BRAZZAVILLE (Reuters) - Five candidates who lost an election in Congo Republic have now filed an official challenge to incumbent President Denis Sassou-Nguesso’s victory in a poll last week, a candidate said on Thursday.
Congo’s Constitutional Court has two weeks to analyse the complaints of fraud made against the July 12 election, which the government said Sassou-Nguesso won with 78.6 percent of the vote, securing himself another seven years in power.
“We have lodged our complaint with the Constitutional Court for the same reasons as the others — that is to say, massive fraud,” opposition candidate Clement Mierassa told Reuters.
Mierassa joins fellow opposition candidates Mathias Dzon, Bonaventure Mizidy and Guy Romain Kinfoussia and independent candidate Jean Francois Tchibinda Kouangou in demanding that the court annuls Sassou-Nguesso’s victory due to fraud.
Sassou-Nguesso has been in and out of power since a 1979 coup, losing elections in 1992 before sweeping back into power in a war that destroyed much of the capital in 1997. Most of his rivals were banned from or boycotted the last poll in 2002.
“There was fraud in the electoral lists,” Mierassa said, highlighting the case of Kouilou, in the south of Congo, where he said the 63,000 registered voters were far too high for a population of 92,000 people.
Observers from the African Union and a grouping of central African nations have said that the poll was transparent.
The European Union did not send observers but was highly critical of the preparations of the poll.
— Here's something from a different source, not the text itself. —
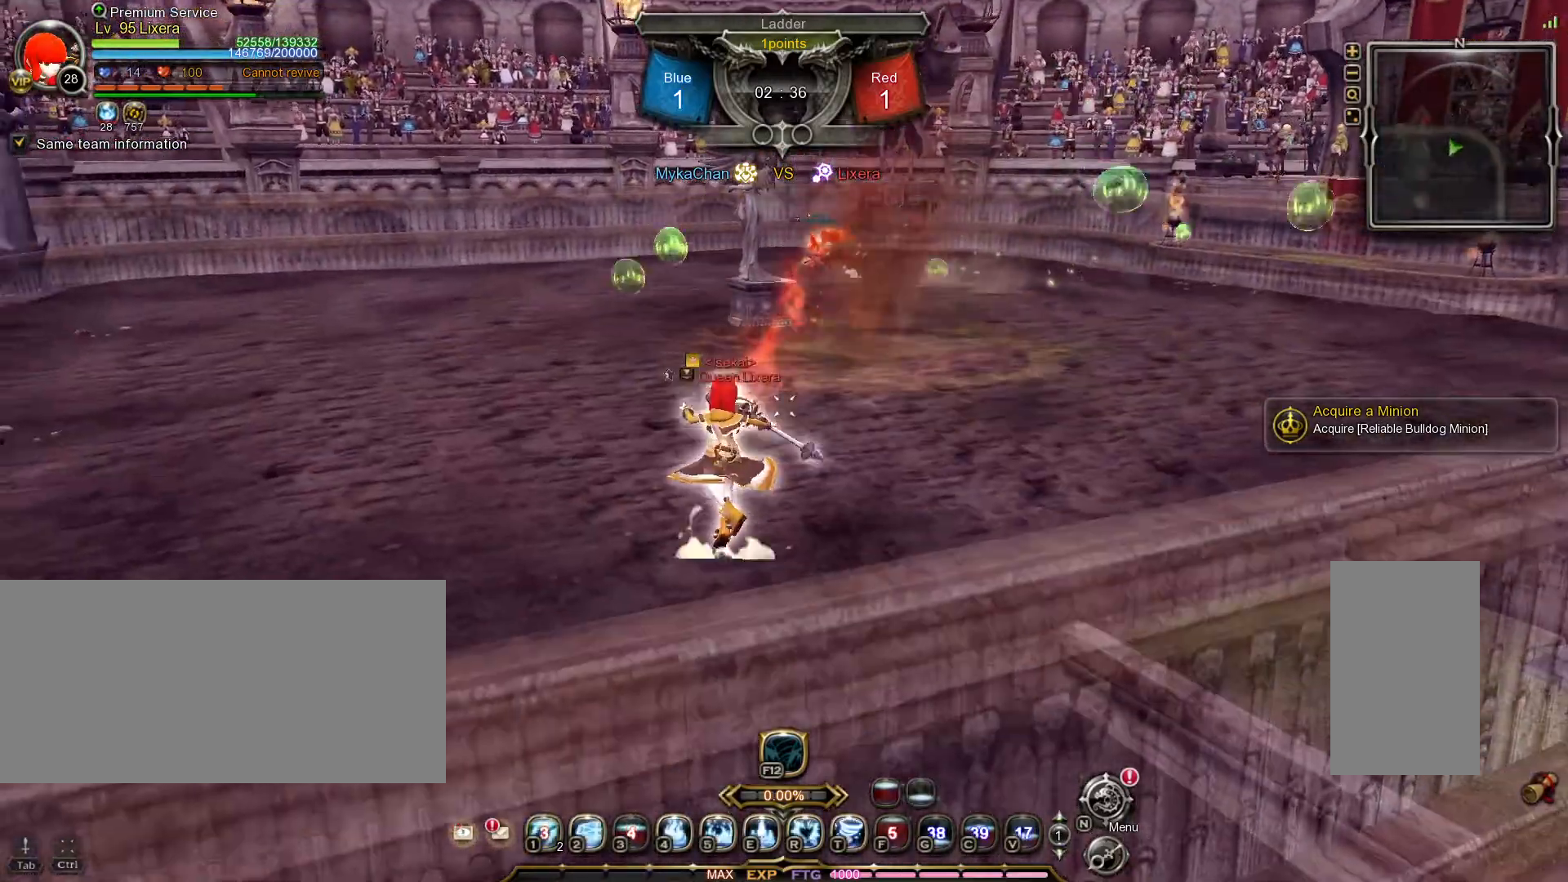
{"keys": ["d", "w"], "mouse": [], "events": [[117, "d", "down"]]}
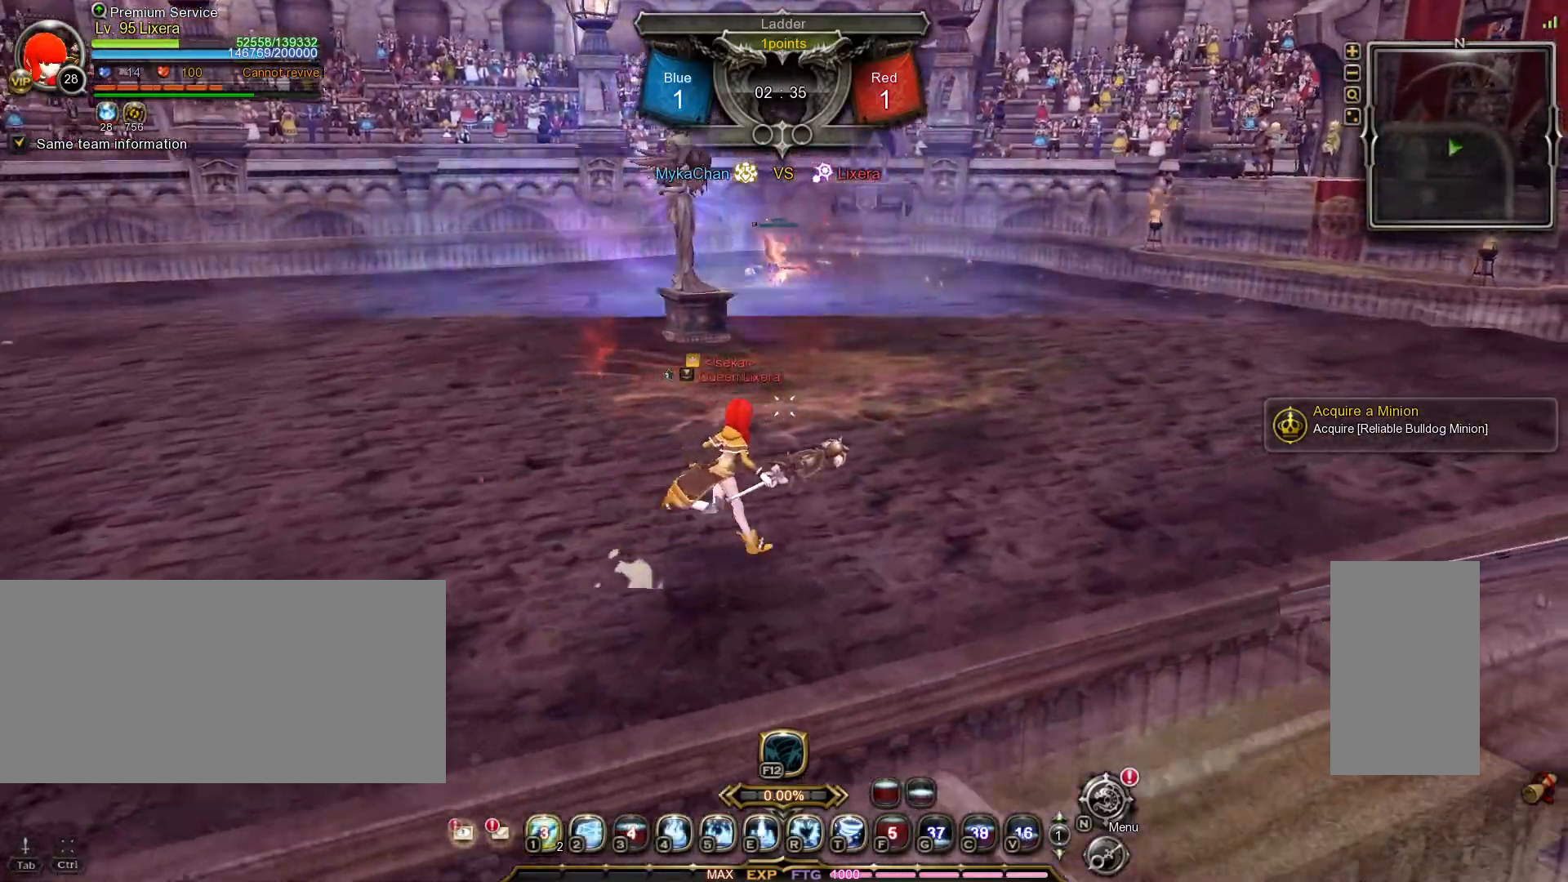
{"keys": ["a"], "mouse": [], "events": [[83, "d", "up"], [217, "a", "down"], [317, "w", "up"]]}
Meanwhile, a local rights group called it blemished by fraud and uncredible.
Herve Ambroise Malonga, Dzon’s lawyer, said the poll could not have been credible as the government had provided three different figures for the number of people eligible to vote.
“What my client saw was not a vote but a stuffing of ballot ... that is why he has asked me to lodge a request to annul the election, which has brought shame on Congo,” Malonga said.